● Task material:
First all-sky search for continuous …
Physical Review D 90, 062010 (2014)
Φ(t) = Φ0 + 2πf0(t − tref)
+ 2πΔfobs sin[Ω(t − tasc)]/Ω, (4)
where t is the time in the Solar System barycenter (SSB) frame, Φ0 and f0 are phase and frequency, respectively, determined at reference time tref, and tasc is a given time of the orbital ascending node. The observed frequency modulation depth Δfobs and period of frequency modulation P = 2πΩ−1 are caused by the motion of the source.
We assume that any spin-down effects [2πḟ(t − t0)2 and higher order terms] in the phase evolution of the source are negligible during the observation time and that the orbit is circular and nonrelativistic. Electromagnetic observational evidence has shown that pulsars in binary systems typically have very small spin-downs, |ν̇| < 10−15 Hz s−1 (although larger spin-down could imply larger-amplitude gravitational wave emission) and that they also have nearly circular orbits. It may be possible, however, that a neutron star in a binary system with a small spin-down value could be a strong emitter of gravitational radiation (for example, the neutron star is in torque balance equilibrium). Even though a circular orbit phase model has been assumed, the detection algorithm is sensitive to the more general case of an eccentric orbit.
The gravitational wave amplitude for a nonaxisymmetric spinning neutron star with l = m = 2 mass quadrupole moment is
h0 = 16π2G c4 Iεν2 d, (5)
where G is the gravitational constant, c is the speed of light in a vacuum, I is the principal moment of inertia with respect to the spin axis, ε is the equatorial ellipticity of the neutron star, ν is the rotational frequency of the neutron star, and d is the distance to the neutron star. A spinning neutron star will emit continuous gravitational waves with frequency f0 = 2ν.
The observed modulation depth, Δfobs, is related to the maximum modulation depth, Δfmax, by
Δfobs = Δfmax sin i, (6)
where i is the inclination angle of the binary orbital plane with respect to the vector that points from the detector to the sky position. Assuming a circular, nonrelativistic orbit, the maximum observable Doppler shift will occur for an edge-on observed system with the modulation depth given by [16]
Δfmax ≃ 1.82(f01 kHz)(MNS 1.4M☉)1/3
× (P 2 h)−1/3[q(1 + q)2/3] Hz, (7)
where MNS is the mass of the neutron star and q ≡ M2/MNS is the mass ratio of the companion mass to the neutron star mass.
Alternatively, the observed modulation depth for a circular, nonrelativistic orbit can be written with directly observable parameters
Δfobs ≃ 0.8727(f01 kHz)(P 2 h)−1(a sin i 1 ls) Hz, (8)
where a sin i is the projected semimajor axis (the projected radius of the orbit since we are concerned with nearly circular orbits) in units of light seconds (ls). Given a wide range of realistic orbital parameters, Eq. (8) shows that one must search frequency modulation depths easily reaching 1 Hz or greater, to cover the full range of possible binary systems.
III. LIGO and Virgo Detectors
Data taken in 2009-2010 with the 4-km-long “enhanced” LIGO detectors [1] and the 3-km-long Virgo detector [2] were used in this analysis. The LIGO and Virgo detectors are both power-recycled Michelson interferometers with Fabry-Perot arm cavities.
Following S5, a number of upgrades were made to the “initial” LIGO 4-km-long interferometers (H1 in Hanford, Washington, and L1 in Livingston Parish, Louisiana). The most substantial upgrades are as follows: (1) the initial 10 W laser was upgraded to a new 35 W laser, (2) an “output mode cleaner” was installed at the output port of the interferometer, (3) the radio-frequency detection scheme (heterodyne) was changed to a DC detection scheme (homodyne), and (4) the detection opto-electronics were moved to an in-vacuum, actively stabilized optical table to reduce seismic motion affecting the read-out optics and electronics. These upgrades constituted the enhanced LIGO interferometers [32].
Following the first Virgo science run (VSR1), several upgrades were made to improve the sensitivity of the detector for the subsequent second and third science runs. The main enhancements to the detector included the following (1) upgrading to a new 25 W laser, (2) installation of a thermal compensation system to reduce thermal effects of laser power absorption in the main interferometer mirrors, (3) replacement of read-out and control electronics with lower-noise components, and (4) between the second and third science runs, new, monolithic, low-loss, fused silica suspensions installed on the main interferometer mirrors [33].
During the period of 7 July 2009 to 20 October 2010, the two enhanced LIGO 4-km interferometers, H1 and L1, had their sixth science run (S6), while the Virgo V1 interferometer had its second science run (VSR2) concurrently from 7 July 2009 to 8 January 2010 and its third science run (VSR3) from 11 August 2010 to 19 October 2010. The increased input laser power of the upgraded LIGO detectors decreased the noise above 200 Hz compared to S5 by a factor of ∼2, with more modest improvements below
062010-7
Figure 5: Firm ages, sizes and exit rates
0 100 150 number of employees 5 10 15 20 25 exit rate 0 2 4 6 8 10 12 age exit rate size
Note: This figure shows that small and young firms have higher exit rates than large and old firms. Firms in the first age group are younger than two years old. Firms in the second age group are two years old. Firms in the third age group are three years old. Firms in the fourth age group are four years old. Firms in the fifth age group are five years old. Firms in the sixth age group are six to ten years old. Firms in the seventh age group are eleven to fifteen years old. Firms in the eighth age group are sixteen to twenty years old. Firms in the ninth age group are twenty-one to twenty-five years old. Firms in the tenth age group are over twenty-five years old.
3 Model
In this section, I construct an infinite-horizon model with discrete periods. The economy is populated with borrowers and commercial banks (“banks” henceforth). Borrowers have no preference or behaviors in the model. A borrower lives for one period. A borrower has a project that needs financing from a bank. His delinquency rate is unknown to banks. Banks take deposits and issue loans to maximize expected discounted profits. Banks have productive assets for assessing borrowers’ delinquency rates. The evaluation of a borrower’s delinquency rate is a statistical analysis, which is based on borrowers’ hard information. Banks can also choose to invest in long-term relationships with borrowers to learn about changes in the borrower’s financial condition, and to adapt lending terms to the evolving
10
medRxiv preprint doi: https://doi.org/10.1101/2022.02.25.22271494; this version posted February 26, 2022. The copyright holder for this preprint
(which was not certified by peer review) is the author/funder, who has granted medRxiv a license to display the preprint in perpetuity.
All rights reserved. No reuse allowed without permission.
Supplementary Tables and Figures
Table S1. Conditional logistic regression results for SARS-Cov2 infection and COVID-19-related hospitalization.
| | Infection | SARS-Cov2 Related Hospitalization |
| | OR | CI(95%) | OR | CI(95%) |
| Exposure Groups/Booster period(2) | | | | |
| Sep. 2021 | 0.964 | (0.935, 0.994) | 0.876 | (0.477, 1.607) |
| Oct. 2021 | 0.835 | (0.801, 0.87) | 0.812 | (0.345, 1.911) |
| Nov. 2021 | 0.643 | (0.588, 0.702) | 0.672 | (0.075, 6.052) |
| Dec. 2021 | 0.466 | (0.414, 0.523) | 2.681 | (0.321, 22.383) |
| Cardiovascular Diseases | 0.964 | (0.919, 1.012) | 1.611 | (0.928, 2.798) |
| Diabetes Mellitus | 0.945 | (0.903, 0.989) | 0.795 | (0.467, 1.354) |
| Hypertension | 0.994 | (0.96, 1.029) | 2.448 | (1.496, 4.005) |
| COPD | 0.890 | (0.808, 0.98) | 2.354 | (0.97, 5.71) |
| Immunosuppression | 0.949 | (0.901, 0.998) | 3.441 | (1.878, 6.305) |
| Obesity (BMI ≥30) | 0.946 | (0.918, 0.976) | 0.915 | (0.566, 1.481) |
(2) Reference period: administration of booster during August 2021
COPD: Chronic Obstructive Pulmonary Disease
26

● Task to complete: Copy all lines from the material that hold "Δfmax".

● Expected answer:
The observed modulation depth, Δfobs, is related to the maximum modulation depth, Δfmax, by
Δfobs = Δfmax sin i, (6)
Δfmax ≃ 1.82(f01 kHz)(MNS 1.4M☉)1/3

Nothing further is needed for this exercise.